# Instructions for the task:
Update the lines below by replacing "blank line" with "empty line" everywhere it appears, keeping everything else the same.

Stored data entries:
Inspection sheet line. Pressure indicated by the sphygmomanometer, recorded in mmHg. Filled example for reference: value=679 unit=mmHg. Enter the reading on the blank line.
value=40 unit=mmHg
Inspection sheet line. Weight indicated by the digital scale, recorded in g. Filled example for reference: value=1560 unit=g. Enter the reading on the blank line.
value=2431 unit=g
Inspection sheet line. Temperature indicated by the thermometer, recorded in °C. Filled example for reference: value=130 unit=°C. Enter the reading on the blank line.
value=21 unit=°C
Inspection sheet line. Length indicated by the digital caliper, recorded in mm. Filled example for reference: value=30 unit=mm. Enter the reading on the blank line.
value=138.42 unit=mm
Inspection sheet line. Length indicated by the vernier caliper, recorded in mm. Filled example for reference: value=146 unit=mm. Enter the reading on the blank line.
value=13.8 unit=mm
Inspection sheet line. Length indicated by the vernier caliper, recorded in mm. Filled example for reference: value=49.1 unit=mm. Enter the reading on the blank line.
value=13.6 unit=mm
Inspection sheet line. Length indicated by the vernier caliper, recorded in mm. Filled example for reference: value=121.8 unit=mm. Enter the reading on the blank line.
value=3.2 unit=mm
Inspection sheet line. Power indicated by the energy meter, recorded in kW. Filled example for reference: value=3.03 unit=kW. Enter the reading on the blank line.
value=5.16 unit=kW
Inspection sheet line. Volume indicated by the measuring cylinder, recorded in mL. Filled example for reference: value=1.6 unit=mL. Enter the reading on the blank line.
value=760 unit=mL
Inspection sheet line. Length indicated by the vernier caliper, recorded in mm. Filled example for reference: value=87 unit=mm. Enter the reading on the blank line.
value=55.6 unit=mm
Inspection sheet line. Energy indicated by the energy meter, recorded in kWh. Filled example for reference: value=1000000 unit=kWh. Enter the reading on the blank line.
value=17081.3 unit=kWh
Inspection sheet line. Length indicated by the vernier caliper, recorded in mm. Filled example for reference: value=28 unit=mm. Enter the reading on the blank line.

# Your response:
Inspection sheet line. Pressure indicated by the sphygmomanometer, recorded in mmHg. Filled example for reference: value=679 unit=mmHg. Enter the reading on the empty line.
value=40 unit=mmHg
Inspection sheet line. Weight indicated by the digital scale, recorded in g. Filled example for reference: value=1560 unit=g. Enter the reading on the empty line.
value=2431 unit=g
Inspection sheet line. Temperature indicated by the thermometer, recorded in °C. Filled example for reference: value=130 unit=°C. Enter the reading on the empty line.
value=21 unit=°C
Inspection sheet line. Length indicated by the digital caliper, recorded in mm. Filled example for reference: value=30 unit=mm. Enter the reading on the empty line.
value=138.42 unit=mm
Inspection sheet line. Length indicated by the vernier caliper, recorded in mm. Filled example for reference: value=146 unit=mm. Enter the reading on the empty line.
value=13.8 unit=mm
Inspection sheet line. Length indicated by the vernier caliper, recorded in mm. Filled example for reference: value=49.1 unit=mm. Enter the reading on the empty line.
value=13.6 unit=mm
Inspection sheet line. Length indicated by the vernier caliper, recorded in mm. Filled example for reference: value=121.8 unit=mm. Enter the reading on the empty line.
value=3.2 unit=mm
Inspection sheet line. Power indicated by the energy meter, recorded in kW. Filled example for reference: value=3.03 unit=kW. Enter the reading on the empty line.
value=5.16 unit=kW
Inspection sheet line. Volume indicated by the measuring cylinder, recorded in mL. Filled example for reference: value=1.6 unit=mL. Enter the reading on the empty line.
value=760 unit=mL
Inspection sheet line. Length indicated by the vernier caliper, recorded in mm. Filled example for reference: value=87 unit=mm. Enter the reading on the empty line.
value=55.6 unit=mm
Inspection sheet line. Energy indicated by the energy meter, recorded in kWh. Filled example for reference: value=1000000 unit=kWh. Enter the reading on the empty line.
value=17081.3 unit=kWh
Inspection sheet line. Length indicated by the vernier caliper, recorded in mm. Filled example for reference: value=28 unit=mm. Enter the reading on the empty line.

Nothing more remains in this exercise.